First exploratory test sample taken below Marsh Lock

 

I went out on Tuesday 10th March with the HoTWater group to take a parallel sample of river water.

The results were that we agreed the pollution level was low, and both got readings below 500 cfu/100ml which would be classified as “Excellent”.

The HoTWater group use Fluidion Alert 1 technology to test water, and this device often returns higher numbers because it can detect particle-associated E. coli that other systems may miss. It returned a figure of 253 cfu/100ml.

The 3 x 1ml R-Cards on the other hand only detected a single instance of E. coli on 1 of the cards.
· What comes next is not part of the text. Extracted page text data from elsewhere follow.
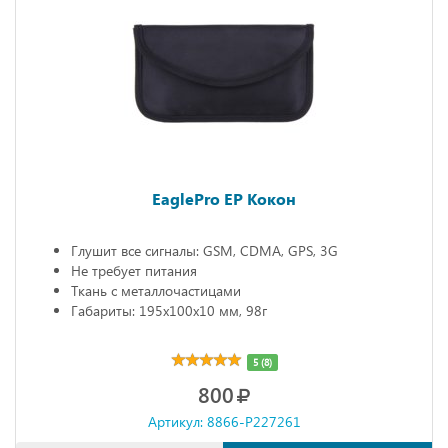
EaglePro EP Кокон
Глушит все сигналы: GSM, CDMA, GPS, 3G
Не требует питания
Ткань с металлочастицами
Габариты: 195х100х10 мм, 98г
5 (8)
800
Артикул: 8866-P227261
This equates to 33 cfu/100ml.

Of course finding a single colony raises questions about detection sensitivity at low concentrations, but if one looks at the “Sufficient/Excellent” boundary of 500, it would mean that there would need to be fewer than 5 blue dots per R-Card, and the “Sufficient/Poor” boundary of 900 equates to an average of 9 blue dots per R-Card, thresholds that translate into dot counts robust enough to be reliably detected.

Given this detection sensitivity, I would record the actual figure, but present any R-Card reading below 100 as “<100 cfu/100ml” in the HoTWater app.

Comments

  1. Increased sensitivity at low pollution levels might be achieved by using 3 x 3ml R-Cards instead of 3 x 1ml R-Cards.